Papadopoulos to Talk to House Panels

Papadopoulos to Talk to House Panels

WASHINGTON (AP) -- George Papadopoulos, the former Trump campaign adviser who triggered the Russia investigation, will make his first appearance before congressional investigators Thursday.

Special counsel Robert Mueller charged Papadopoulos with lying to the FBI about his contacts with Russian intermediaries. He was sentenced in September to two weeks in prison. Papadopoulos will speak behind closed doors to two GOP-led House committees that are investigating partisan bias at the Justice Department.

Since he was sentenced to two weeks in prison, Papadopoulos has been eager to talk publicly. He has spent many nights on Twitter, along with his wife, venting anger with the FBI and implying that he was set up in the investigation. He has said on Twitter that he would like to talk to Congress about his "suspicious encounters" with an Australian diplomat and a professor who were links to his case. And his lawyer sent a letter to the committees this week in which he listed nine people he wants to discuss in the interview, including both of those men.

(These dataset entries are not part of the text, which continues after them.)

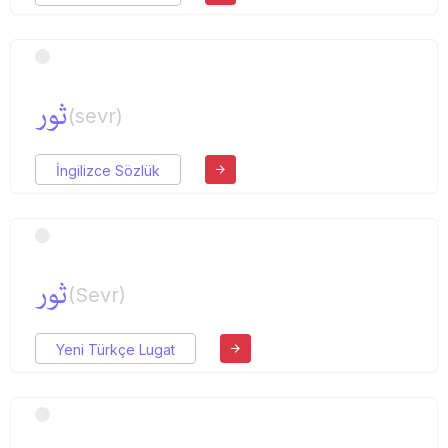
ثور
(sevr)
İngilizce Sözlük
ثور
(Sevr)
Yeni Türkçe Lugat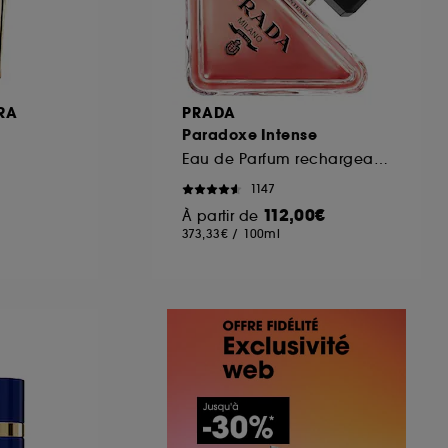
RA
PRADA
Paradoxe Intense
Eau de Parfum rechargeable Florale Ambrée Boisée pour femme
1147
112,00€
À partir de
373,33€
/
100ml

"As you know, in the spirit of full transparency, Mr. Papadopoulos had requested that his interview be public," wrote Caroline Polisi in an Oct. 22 letter obtained by The Associated Press. "We understand that is not an option at this time, but would welcome the opportunity to do so at a later date."

Papadopoulos, who served as a foreign policy adviser to Trump's campaign, has been a central figure in the Russia investigation dating back before Mueller's May 2017 appointment. He was the first to plead guilty in Mueller's probe and the first Trump campaign adviser to be sentenced. His case was also the first to detail a member of the Trump campaign having knowledge of Russian efforts to interfere in the 2016 presidential election while it was ongoing.

According to a sweeping indictment, Russian intelligence had stolen emails from Hillary Clinton's campaign and other Democratic groups by April 2016, the same month Papadopoulos was told by the professor, Joseph Mifsud, that Russian officials had told him they had "dirt" on Clinton in the form of "thousands of emails." According to a New York Times report last year, Papadopoulos then told the Australian diplomat, Alexander Downer, who tipped off the FBI.

It's unclear how many lawmakers will attend the interview, since Congress is in recess.

Papadopoulos has also said he wants to talk to the Senate intelligence committee, which is investigating Russian interference in the 2016 election. A House intelligence committee investigation wrapped up earlier this year, with Republicans saying that there was no evidence of collusion between Russia and President Donald Trump's campaign.